**Task description**
Reproduce every line of the records below word for word, omitting the pictures from your answer.

---------- Extracted material ----------

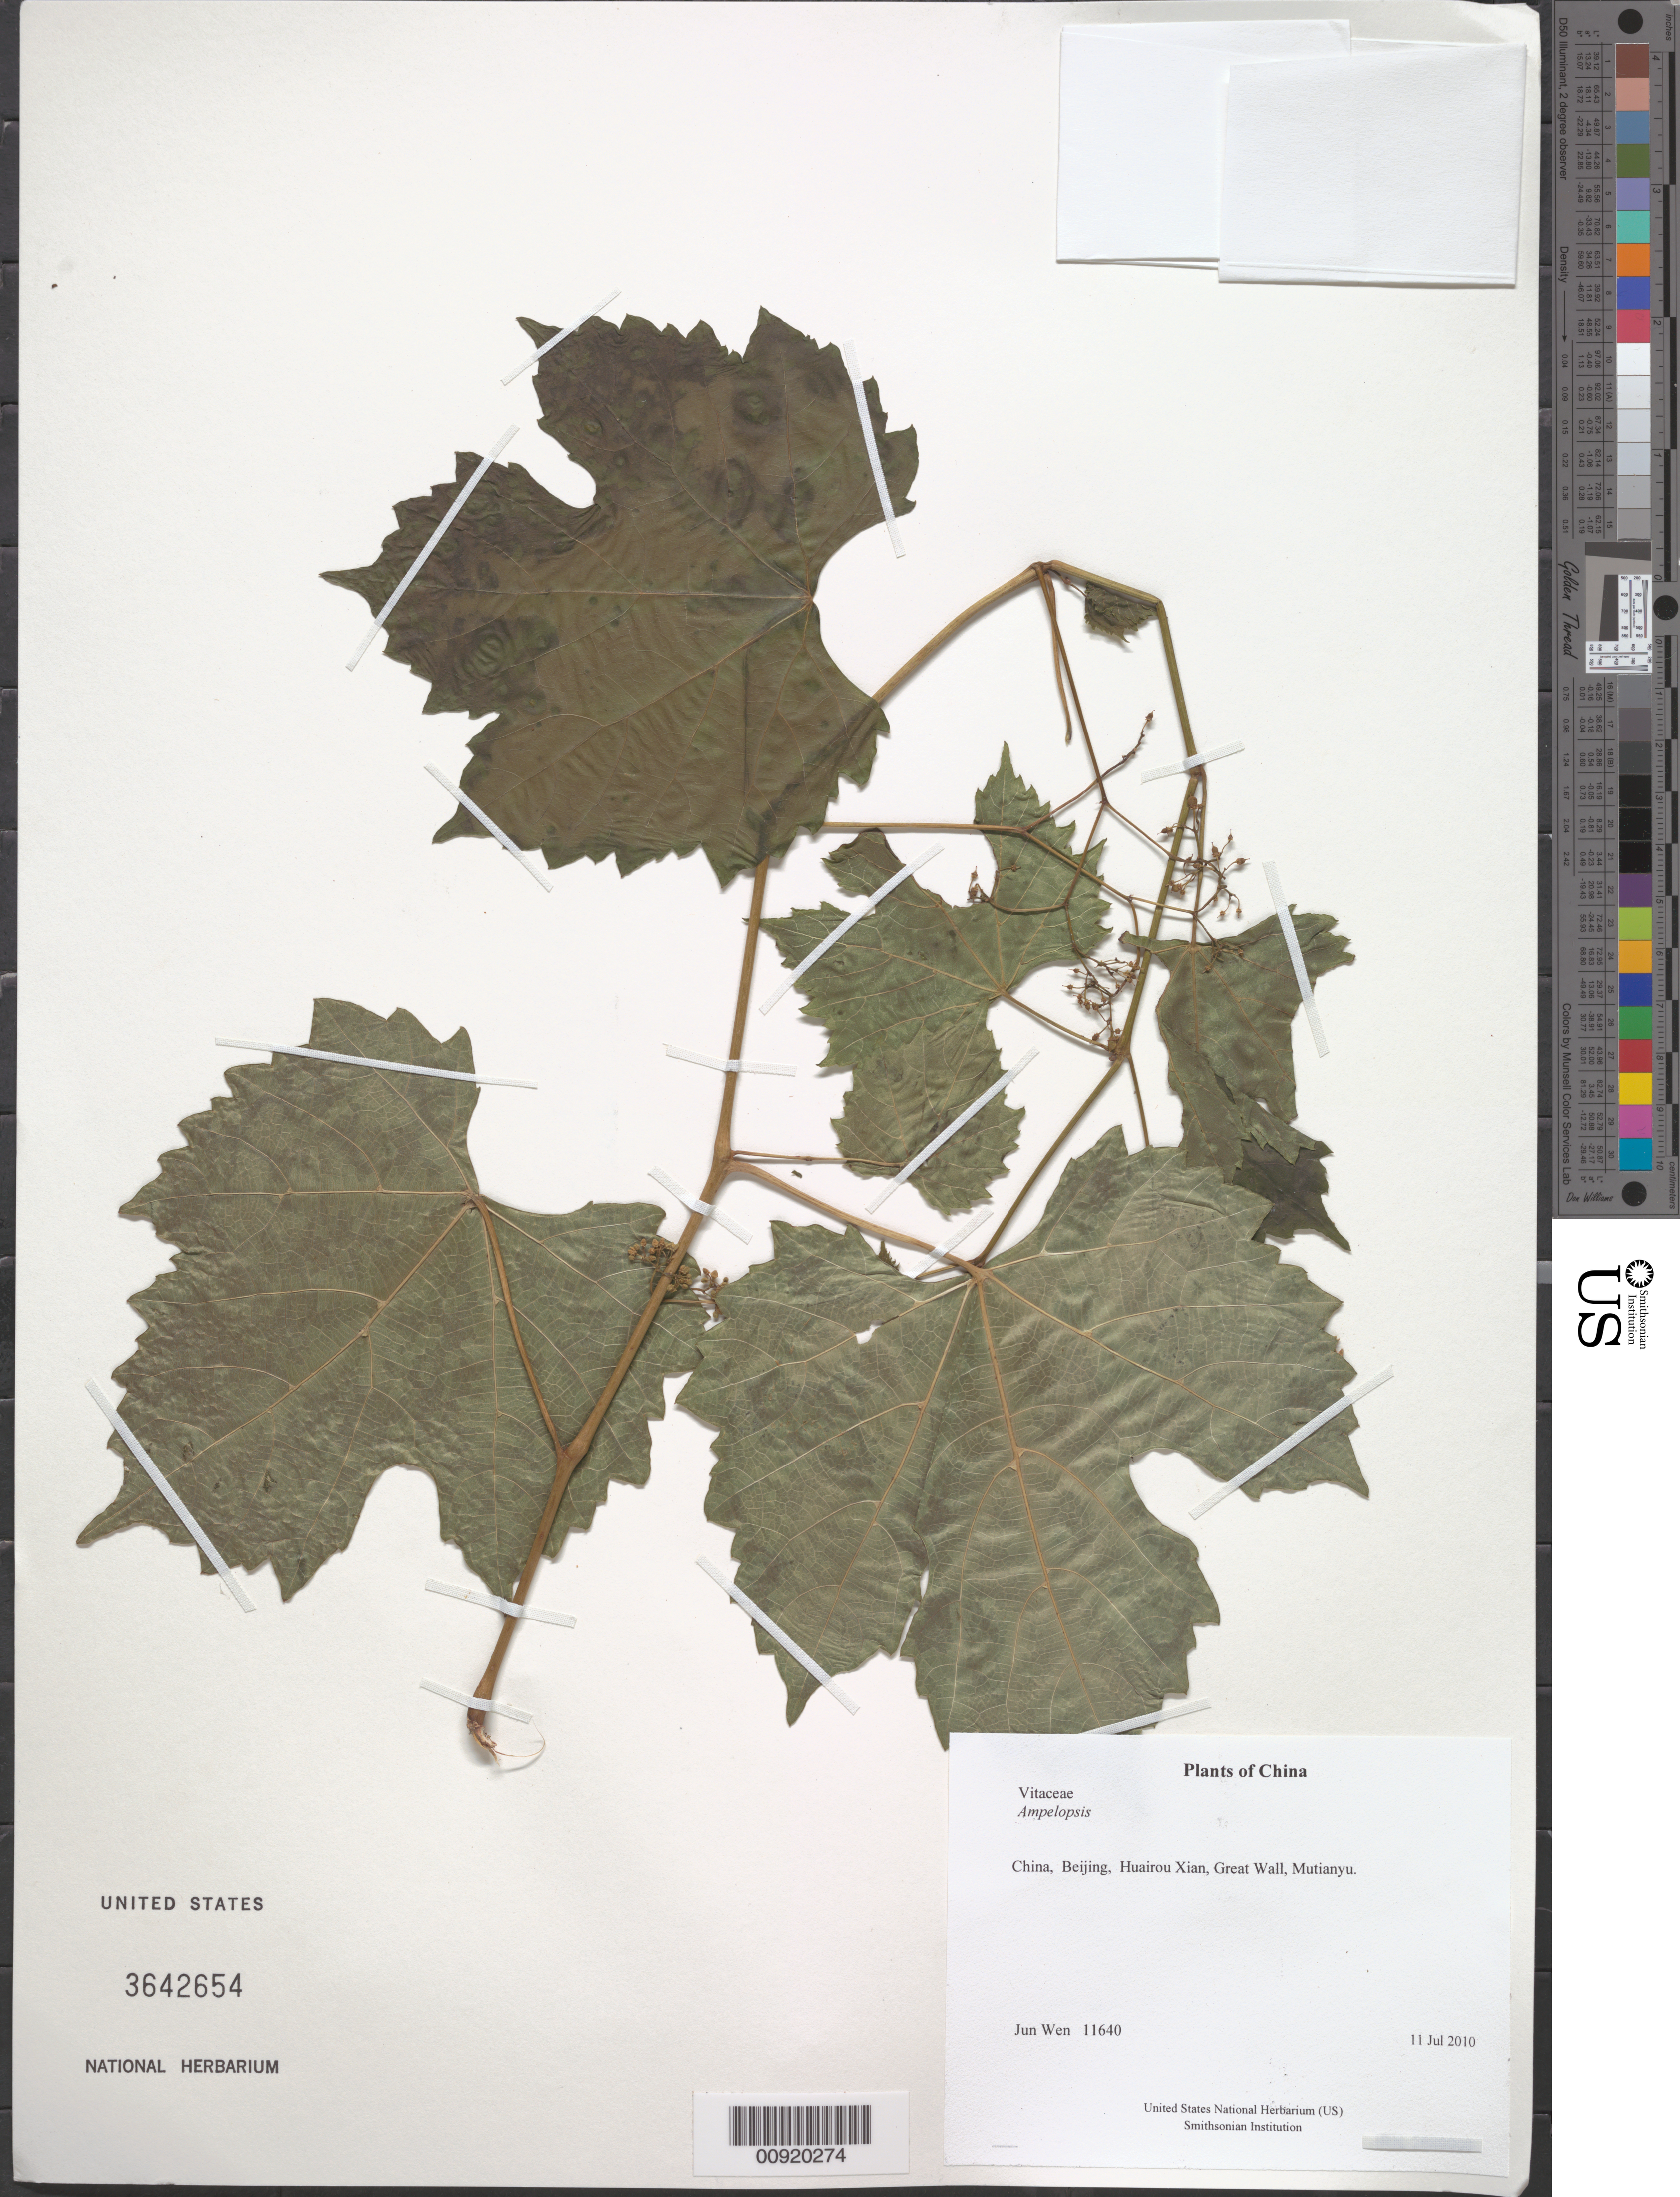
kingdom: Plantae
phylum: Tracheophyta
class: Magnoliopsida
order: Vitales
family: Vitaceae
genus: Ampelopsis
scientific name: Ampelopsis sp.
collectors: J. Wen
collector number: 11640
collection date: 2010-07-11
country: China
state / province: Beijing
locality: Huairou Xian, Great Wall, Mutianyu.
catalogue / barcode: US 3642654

----------

**Output for this exercise**
kingdom: Plantae
phylum: Tracheophyta
class: Magnoliopsida
order: Vitales
family: Vitaceae
genus: Ampelopsis
scientific name: Ampelopsis sp.
collectors: J. Wen
collector number: 11640
collection date: 2010-07-11
country: China
state / province: Beijing
locality: Huairou Xian, Great Wall, Mutianyu.
catalogue / barcode: US 3642654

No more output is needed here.